Can Gaia help Europe win the fight for data sovereignty?
For Bonfiglio, the key to solving the sovereignty issue lies within the Gaia-X digital clearing house (GXDCH), described as “the one-stop place to be verified against the Gaia-X rules and obtain compliance in an automated way”. The GXDCH is built on a framework of “fundamental bricks to build the data economy”, says Bonfiglio. This consists of federation, data exchange and compliance. Where much of this concerns the practicalities of data management and exchange, it is underpinned by the need for trust. Everything is measured against a set of compliance rules, such as GDPR.
This month, we will get to see what this all means at the Market-X event in Vienna, Austria. Bonfiglio admits that 2023 is a big year for Gaia-X and Vienna represents the first showcase of what it is all about. There are already trials, or what Gaia-X calls Lighthouse projects underway. Everything from automotive to manufacturing, tourism, transportation, agriculture and smart cities is being explored, using Gaia-X’s principles and components.

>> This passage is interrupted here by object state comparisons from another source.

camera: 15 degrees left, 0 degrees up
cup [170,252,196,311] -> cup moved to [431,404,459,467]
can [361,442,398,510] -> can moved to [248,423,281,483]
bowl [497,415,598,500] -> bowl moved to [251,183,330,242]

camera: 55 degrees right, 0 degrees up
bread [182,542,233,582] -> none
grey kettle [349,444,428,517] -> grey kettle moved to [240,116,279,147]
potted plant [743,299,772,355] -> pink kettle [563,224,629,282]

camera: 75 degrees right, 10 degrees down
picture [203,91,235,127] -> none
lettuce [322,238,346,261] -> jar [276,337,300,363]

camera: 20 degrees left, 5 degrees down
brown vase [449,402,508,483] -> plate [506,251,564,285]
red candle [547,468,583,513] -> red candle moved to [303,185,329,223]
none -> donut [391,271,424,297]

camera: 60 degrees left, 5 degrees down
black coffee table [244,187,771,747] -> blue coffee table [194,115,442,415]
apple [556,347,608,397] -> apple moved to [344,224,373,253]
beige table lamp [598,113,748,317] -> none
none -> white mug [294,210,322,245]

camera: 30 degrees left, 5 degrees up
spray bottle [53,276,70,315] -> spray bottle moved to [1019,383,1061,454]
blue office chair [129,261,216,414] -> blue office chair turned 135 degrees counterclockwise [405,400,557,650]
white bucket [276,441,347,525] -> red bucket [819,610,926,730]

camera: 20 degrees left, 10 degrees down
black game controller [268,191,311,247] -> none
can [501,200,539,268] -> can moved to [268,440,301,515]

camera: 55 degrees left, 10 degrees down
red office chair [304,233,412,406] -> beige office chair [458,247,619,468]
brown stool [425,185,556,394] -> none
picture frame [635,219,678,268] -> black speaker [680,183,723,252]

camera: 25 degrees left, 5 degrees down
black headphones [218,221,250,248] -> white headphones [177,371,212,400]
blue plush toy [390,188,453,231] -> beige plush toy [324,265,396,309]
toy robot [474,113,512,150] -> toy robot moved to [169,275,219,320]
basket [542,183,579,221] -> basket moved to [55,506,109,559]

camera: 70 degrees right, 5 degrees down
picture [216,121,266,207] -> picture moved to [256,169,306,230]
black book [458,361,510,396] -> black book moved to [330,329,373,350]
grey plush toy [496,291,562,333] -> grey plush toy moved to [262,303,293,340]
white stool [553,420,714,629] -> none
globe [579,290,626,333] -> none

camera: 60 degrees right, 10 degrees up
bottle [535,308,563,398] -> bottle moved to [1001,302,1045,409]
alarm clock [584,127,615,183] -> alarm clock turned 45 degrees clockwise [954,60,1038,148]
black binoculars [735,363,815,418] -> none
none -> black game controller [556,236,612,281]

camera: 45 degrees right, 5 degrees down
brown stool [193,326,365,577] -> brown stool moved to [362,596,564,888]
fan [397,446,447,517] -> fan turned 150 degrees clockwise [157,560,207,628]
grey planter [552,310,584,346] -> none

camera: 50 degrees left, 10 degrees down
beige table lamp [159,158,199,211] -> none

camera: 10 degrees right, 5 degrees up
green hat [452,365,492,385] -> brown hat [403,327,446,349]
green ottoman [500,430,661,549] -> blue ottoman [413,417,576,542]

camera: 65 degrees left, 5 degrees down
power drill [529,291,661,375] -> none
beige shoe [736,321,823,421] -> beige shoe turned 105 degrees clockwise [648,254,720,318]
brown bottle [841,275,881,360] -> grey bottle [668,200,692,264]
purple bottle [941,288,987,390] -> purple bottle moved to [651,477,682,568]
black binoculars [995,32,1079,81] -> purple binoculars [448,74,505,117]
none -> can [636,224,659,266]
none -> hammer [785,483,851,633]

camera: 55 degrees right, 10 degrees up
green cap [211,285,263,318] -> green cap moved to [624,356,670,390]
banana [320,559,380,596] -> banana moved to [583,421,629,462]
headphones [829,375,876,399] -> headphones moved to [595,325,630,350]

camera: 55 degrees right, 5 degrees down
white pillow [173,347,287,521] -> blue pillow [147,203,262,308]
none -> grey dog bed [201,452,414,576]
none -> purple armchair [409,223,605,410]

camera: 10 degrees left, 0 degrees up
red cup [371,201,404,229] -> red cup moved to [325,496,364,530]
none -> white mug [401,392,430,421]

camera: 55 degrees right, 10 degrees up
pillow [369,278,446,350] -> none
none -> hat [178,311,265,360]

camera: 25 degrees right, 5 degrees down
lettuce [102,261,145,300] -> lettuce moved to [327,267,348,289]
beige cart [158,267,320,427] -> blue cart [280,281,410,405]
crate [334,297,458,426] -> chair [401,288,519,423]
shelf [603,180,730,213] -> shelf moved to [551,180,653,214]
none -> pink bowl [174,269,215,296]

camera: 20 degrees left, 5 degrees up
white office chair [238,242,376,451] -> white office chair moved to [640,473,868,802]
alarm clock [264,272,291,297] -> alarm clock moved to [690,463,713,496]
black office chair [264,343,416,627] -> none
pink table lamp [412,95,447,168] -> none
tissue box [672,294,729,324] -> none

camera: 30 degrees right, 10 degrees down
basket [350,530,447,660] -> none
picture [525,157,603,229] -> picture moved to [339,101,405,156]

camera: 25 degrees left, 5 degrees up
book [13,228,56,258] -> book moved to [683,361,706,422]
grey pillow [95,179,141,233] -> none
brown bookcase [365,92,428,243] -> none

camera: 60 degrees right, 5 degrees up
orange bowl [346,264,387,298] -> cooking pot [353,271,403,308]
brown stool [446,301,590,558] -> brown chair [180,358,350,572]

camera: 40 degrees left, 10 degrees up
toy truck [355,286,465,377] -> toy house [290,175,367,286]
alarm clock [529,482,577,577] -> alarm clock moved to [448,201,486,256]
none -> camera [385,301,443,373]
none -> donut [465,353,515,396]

Bonfiglio says they have already learnt some lessons here, a key one being that the federative approach is now proven to be “a necessary economical element to create resilient value chains, that can resist unplanned dramatic events, and compete in a market where no single operator can survive alone.” The idea is that no single business can operate without sharing data with the others in the chain.
What, then, would a world without Gaia-X look like? Bonfiglio has no hesitation in saying that countries would be “scared of sharing data due to a distrust of monopolist platforms or giving data to platforms without insurance of trust”. This, he says, would run the risk of losing value and competition, where the major technology players would act as de facto regulators.
While the current generation of cloud services is hypercentralised and hyperscalable, Bonfiglio believes Gaia-X is needed for these providers to stay relevant. The new generation of cloud and digital services must be distributed, federated and interoperable by definition, he says.
“This is the edge revolution, the data gravity concept is driving it, and Gaia-X is the only concrete initiative addressing a need not satisfied yet by any of the large cloud operators. We are doing something the market needs,” he says.
He may have a point. Last year, French vendor OVHcloud sued Microsoft for unfair commercial practices and objected that the personal data of French healthcare patients should not be stored on Azure but in the data centre of a native French cloud provider, to grant EU standard privacy rights. This one is still in the hands of the EU’s competition department. Meanwhile, the future of our data, businesses and societies may be in the hands of the data goddess Gaia-X.